(DATASET begins)

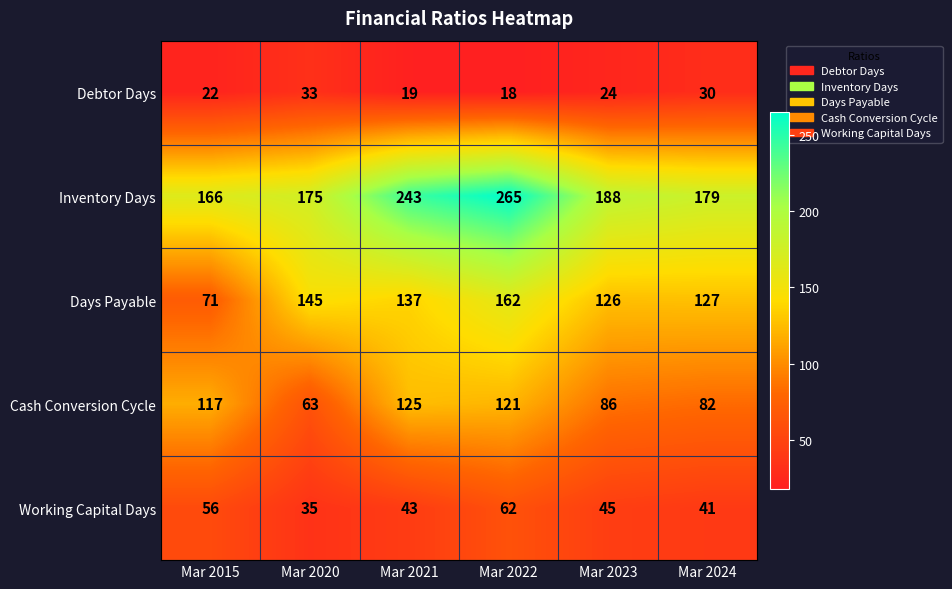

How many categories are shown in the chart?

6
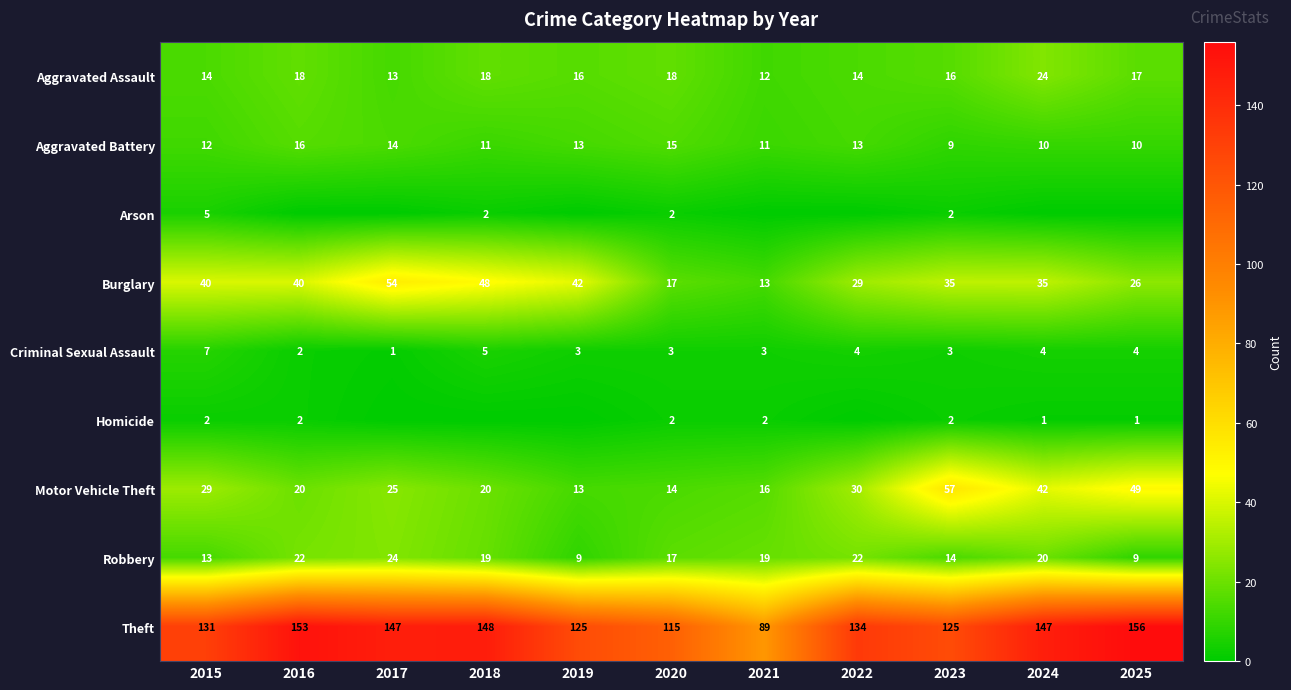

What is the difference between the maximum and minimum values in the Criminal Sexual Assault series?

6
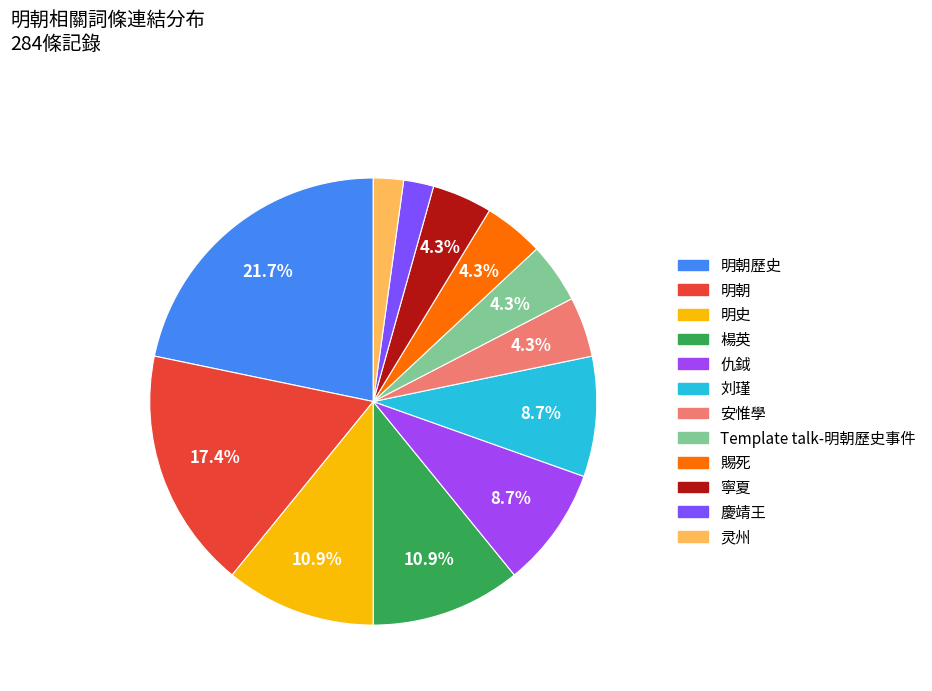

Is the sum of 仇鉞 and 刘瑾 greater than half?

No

(DATASET ends)

Copy the text of every item above verbatim, leaving out the pictures.

How many categories are shown in the chart?

6

What is the difference between the maximum and minimum values in the Criminal Sexual Assault series?

6

Is the sum of 仇鉞 and 刘瑾 greater than half?

No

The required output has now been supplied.